Collected data:
-- Opening Marker --

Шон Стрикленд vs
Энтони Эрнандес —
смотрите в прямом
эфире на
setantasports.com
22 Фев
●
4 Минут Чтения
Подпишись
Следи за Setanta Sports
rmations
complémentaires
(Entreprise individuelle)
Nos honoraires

-- Closing Marker --
-- Opening Marker --

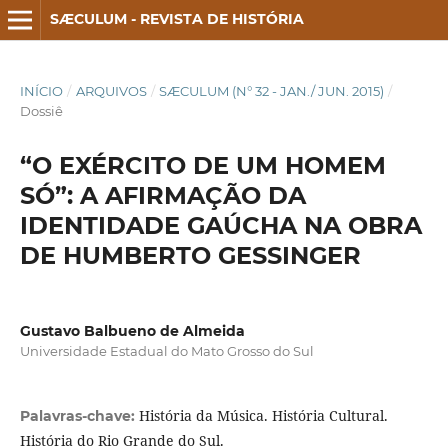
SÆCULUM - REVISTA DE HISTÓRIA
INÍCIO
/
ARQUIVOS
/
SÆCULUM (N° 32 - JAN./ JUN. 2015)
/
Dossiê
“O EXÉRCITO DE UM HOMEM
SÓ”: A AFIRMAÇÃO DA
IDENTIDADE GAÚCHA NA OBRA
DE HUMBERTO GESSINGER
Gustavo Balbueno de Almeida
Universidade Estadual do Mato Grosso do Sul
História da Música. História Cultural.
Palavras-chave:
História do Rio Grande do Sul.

-- Closing Marker --
-- Opening Marker --

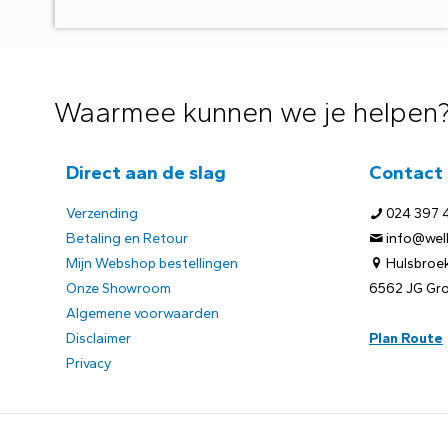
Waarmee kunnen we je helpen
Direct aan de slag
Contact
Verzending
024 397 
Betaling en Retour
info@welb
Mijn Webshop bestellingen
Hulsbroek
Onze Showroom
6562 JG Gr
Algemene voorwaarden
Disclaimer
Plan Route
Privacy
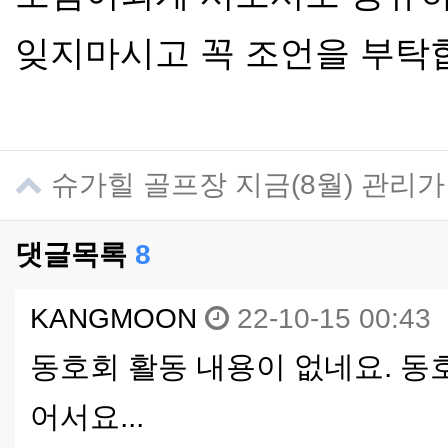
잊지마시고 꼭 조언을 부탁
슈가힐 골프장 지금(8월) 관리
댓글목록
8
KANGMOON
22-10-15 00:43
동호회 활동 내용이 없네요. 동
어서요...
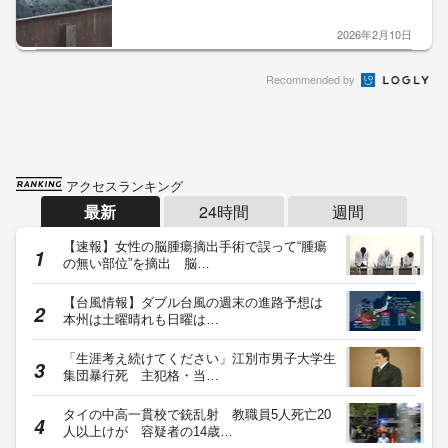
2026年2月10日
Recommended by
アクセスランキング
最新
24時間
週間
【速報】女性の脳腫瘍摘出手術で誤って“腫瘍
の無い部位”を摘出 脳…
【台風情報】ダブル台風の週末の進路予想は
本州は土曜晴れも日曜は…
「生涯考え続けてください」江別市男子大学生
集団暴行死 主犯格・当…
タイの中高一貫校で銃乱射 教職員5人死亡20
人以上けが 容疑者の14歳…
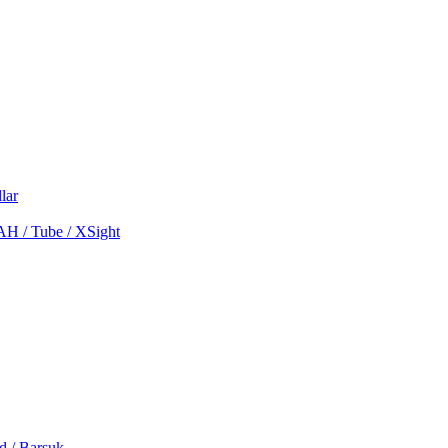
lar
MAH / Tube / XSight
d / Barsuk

-- Closing Marker --

From the data above, determine how many lines hold "SÆCULUM", and write only the number.

_Output for this exercise:_
2